Bonus: It's the bash-4.3.30 tarball from gnu.org. Why are some files 0664 and others 0644? Keep answers to that in the comments.
Also: I'm not asking how to fix it. In case you hadn't noticed, I already fixed don't really need to fix it. Plus, this has dupes everywhere. What I'm asking is why.


Solution

  • ANSWER: The Unicode Consortium came to the conclusion that having a guaranteed sort order, regardless of 'variable' characters, was more important than including every character in the string.

    DETAILS: I believe the answer you're looking for resides in:

    Unicode Technical Standard #10: Unicode Collation Algorithm

    If I'm understanding it correctly, punctuation (among other things, like whitespace) is 'variable' among languages, and therefore to ensure an identical sort order across languages, 'variable' characters are given a very low 'weight' in sorting; frequently resolving to a weight of zero, and therefore having no effect on sorting at all.

    The UTS does indicate that the sorting can be customized per user.

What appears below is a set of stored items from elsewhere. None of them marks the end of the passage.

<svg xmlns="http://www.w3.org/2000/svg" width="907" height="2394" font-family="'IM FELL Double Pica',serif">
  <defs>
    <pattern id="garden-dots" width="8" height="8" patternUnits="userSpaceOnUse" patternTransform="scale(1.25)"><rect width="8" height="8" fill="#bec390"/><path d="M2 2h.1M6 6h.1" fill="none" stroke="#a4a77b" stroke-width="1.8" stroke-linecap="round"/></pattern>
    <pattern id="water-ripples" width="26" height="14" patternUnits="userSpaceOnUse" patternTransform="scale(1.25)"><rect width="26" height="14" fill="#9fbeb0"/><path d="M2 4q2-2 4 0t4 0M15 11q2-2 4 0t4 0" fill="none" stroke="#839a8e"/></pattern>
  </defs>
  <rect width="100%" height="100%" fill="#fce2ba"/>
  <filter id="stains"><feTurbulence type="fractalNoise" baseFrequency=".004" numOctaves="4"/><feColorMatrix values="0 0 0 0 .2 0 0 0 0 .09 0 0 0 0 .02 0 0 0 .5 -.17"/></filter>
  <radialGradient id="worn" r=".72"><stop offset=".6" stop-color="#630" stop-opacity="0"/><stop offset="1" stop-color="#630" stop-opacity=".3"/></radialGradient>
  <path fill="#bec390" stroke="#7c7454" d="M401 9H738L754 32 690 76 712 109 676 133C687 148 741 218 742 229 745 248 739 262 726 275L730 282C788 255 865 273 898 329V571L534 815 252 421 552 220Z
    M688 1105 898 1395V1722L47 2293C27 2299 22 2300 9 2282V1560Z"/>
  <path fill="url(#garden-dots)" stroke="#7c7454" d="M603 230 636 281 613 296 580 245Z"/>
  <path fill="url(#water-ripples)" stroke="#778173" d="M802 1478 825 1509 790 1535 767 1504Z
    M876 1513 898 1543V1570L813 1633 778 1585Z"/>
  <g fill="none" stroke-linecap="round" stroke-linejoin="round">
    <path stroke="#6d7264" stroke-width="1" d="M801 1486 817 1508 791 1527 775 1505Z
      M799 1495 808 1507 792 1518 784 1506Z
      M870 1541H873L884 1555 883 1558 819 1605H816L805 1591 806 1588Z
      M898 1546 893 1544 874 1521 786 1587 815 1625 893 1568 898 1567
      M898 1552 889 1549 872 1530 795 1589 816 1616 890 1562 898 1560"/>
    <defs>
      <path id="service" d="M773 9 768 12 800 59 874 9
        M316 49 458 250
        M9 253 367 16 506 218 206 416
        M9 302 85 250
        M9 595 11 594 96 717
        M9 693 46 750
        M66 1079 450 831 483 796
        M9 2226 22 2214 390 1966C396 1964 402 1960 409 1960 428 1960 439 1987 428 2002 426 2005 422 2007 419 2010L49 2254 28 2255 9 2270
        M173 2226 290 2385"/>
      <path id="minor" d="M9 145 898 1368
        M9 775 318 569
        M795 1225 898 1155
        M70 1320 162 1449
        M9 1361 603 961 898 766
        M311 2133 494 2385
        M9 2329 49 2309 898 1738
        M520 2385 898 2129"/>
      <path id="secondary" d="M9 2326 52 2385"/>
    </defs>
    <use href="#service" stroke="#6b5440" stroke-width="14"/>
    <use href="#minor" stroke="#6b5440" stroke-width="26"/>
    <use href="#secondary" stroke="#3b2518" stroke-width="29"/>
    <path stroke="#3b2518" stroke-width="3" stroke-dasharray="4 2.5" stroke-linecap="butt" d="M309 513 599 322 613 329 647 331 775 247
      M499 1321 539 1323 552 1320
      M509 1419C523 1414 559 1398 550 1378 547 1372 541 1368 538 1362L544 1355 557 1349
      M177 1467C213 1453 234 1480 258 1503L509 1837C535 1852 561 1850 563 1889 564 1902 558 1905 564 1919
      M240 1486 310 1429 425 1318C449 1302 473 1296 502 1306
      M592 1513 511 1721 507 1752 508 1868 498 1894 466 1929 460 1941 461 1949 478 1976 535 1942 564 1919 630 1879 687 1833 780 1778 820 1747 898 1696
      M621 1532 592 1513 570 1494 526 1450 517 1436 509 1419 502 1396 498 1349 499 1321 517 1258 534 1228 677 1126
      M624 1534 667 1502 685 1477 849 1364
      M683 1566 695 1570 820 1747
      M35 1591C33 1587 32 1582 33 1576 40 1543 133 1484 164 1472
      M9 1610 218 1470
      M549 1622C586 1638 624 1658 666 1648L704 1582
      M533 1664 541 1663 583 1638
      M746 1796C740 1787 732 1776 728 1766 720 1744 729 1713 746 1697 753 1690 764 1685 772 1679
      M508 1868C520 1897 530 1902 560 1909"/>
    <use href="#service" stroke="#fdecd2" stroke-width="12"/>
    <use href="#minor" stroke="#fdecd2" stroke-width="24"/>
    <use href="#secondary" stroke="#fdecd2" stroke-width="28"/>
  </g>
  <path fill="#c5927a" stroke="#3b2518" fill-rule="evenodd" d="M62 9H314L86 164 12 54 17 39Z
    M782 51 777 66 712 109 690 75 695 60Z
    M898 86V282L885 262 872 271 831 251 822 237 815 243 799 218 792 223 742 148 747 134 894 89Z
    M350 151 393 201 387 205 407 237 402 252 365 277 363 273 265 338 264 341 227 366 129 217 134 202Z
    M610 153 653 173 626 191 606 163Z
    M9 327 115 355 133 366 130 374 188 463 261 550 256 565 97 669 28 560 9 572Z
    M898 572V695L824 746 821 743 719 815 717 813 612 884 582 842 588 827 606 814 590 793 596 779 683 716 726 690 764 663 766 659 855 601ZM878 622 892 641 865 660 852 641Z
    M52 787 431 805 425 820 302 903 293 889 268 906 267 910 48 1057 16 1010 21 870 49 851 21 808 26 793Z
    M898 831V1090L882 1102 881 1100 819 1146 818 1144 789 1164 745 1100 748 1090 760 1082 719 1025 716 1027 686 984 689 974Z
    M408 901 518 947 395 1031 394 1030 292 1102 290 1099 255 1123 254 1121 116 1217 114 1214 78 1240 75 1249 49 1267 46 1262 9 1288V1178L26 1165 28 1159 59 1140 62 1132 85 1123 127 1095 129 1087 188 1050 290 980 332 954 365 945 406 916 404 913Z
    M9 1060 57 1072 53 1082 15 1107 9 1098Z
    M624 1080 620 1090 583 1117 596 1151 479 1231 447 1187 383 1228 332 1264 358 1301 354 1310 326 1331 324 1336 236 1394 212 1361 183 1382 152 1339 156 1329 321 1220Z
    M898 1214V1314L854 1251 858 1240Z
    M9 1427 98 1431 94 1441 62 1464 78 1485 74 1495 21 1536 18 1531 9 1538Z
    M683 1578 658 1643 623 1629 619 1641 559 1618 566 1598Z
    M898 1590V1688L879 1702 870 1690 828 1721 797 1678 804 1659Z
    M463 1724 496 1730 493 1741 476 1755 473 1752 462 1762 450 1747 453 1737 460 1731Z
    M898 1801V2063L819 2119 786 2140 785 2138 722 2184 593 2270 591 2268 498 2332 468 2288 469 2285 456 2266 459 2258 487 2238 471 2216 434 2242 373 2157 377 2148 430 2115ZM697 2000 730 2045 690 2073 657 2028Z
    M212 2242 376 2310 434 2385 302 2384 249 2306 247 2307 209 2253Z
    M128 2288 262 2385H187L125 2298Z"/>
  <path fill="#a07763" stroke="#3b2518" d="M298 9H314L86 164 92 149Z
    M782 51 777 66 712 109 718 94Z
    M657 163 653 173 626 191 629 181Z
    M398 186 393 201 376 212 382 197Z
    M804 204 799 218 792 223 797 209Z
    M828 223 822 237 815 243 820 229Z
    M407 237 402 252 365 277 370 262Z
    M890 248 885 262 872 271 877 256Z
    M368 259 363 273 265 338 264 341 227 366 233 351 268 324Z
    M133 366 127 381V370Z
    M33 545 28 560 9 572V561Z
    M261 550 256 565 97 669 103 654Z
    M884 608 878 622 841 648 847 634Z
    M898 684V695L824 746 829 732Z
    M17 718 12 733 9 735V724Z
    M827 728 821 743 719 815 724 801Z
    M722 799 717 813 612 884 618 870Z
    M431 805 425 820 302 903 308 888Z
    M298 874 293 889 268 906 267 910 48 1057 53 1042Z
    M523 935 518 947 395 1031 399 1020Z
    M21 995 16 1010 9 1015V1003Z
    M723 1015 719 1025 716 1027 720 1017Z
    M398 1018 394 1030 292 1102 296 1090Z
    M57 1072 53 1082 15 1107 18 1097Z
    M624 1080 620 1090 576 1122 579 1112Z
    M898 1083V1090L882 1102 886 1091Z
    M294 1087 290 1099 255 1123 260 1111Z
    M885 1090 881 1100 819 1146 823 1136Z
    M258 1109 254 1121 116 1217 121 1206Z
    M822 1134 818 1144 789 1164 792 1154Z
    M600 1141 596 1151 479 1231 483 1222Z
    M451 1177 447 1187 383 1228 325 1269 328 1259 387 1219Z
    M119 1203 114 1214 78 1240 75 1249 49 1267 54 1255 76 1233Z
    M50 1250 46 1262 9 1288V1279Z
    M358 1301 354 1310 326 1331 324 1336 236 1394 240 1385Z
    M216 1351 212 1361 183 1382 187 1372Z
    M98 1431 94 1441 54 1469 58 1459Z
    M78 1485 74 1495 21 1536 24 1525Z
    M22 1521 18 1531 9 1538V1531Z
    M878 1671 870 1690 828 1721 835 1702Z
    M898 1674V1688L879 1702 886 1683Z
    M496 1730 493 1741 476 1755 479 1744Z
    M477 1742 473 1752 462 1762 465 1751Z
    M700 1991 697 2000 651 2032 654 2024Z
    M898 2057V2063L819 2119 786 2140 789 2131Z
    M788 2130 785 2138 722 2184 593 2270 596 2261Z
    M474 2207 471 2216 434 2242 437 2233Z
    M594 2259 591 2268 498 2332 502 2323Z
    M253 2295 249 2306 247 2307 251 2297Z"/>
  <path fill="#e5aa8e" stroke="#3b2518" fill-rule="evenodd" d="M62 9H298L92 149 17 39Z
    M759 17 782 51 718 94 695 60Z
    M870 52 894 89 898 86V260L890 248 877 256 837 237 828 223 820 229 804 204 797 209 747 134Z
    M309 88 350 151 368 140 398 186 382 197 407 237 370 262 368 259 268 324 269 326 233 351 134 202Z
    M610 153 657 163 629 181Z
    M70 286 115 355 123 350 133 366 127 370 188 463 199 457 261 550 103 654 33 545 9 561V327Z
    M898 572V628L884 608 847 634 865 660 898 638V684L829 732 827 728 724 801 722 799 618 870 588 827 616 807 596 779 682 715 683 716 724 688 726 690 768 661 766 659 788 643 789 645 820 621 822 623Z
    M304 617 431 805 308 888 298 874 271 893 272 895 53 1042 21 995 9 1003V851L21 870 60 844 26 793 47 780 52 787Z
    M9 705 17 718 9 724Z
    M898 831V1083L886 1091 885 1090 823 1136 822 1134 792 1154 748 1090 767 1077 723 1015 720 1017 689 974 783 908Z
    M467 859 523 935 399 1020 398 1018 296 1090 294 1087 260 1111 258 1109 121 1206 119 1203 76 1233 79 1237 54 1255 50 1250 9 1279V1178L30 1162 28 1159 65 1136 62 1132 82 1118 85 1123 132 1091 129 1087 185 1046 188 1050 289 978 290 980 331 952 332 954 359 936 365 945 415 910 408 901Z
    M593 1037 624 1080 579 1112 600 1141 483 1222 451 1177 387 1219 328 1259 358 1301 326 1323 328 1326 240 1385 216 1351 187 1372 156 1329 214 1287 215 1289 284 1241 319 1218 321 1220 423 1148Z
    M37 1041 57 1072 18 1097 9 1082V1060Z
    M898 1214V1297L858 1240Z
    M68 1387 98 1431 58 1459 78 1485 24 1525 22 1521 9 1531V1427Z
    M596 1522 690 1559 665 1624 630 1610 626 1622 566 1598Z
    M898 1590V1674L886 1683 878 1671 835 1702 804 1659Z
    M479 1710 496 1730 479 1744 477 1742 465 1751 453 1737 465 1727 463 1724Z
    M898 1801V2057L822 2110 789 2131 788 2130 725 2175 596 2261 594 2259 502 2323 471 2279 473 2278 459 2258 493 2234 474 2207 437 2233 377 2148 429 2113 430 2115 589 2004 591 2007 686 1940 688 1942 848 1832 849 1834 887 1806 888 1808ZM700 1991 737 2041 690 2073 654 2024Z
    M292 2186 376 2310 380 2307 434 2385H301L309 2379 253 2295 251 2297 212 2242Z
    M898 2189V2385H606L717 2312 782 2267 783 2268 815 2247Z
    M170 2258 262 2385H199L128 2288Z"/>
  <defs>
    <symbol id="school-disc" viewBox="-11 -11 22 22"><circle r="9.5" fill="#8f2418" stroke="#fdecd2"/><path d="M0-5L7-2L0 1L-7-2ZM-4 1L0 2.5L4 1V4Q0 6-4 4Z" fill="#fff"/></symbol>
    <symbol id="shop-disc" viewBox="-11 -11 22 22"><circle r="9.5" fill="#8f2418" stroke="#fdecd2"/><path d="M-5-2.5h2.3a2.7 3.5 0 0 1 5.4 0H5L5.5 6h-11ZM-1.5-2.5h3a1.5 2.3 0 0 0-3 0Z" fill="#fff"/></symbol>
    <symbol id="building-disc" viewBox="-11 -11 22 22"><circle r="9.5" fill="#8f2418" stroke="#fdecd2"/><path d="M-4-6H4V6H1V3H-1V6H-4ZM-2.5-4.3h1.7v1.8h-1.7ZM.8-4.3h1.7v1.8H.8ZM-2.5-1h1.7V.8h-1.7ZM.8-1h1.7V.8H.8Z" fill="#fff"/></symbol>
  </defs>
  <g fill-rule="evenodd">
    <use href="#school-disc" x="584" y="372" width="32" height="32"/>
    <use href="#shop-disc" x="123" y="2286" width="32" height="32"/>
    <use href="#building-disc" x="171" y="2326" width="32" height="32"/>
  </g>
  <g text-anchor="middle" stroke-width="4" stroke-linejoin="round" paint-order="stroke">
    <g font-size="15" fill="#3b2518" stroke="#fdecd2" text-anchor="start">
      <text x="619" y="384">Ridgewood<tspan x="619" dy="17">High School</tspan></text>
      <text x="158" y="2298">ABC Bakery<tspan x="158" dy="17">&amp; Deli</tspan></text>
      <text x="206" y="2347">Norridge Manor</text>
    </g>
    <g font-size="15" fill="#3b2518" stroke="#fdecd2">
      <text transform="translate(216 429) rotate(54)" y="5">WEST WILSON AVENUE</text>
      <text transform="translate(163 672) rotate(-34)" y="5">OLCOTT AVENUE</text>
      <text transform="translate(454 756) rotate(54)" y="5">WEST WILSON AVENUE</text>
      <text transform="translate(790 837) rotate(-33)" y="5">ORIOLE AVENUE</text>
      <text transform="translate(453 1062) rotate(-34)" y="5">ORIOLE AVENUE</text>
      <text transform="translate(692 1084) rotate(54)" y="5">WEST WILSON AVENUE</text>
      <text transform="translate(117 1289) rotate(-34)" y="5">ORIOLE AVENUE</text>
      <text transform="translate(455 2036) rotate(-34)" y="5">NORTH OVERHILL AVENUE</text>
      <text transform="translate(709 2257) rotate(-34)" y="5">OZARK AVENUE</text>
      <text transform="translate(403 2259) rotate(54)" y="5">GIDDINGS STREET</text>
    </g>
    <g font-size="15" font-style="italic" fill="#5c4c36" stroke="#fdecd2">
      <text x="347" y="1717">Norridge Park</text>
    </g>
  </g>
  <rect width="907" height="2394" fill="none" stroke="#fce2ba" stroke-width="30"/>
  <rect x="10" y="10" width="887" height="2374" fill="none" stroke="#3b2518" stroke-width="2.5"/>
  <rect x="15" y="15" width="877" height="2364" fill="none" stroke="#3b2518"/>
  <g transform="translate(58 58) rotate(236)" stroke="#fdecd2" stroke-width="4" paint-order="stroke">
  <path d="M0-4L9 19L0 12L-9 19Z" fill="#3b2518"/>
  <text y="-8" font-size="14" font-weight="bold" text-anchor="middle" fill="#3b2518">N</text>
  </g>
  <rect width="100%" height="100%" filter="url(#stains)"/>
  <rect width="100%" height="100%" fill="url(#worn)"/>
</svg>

    Unfortunately, most systems just go with the defaults, which leads to only a few collation definitions that give 'variable' characters equal weight; and no real support for users to tune the defaults so that they get UTF-8 sorting with punctuation and whitespace INCLUDED instead of EXCLUDED.

    If I follow the rational correctly, consider sorting names. In many cultures and languages, firstname is always given before lastname, and when reversed, the lastname is separated by punctuation from the firstname. In other cultures, the reverse is true.

    lastname, firstname
    lastname firstname
    

    and

    firstname lastname
    firstname, lastname
    

    To ensure that each list is always sorted in the same order, the punctuation is ignored.